WHAT THE TASK ASKS: Format every line of text in the entries below as a Markdown table with two columns, Row and Line. Number the rows in order and leave out blank lines.

GIVEN RECORDS:
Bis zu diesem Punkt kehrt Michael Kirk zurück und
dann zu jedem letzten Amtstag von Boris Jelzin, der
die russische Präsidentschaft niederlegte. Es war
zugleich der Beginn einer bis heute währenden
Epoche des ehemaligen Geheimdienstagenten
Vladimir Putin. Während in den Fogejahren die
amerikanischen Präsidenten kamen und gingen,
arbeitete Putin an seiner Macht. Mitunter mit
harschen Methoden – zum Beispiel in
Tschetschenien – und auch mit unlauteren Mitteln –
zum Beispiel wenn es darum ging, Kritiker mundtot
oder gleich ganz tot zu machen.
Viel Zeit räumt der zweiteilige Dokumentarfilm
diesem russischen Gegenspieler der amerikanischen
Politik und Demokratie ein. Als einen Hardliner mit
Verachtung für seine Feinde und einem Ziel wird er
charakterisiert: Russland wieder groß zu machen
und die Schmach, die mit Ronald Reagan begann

TASK OUTPUT:
| Row | Line |
|---|---|
| 1 | Bis zu diesem Punkt kehrt Michael Kirk zurück und |
| 2 | dann zu jedem letzten Amtstag von Boris Jelzin, der |
| 3 | die russische Präsidentschaft niederlegte. Es war |
| 4 | zugleich der Beginn einer bis heute währenden |
| 5 | Epoche des ehemaligen Geheimdienstagenten |
| 6 | Vladimir Putin. Während in den Fogejahren die |
| 7 | amerikanischen Präsidenten kamen und gingen, |
| 8 | arbeitete Putin an seiner Macht. Mitunter mit |
| 9 | harschen Methoden – zum Beispiel in |
| 10 | Tschetschenien – und auch mit unlauteren Mitteln – |
| 11 | zum Beispiel wenn es darum ging, Kritiker mundtot |
| 12 | oder gleich ganz tot zu machen. |
| 13 | Viel Zeit räumt der zweiteilige Dokumentarfilm |
| 14 | diesem russischen Gegenspieler der amerikanischen |
| 15 | Politik und Demokratie ein. Als einen Hardliner mit |
| 16 | Verachtung für seine Feinde und einem Ziel wird er |
| 17 | charakterisiert: Russland wieder groß zu machen |
| 18 | und die Schmach, die mit Ronald Reagan begann |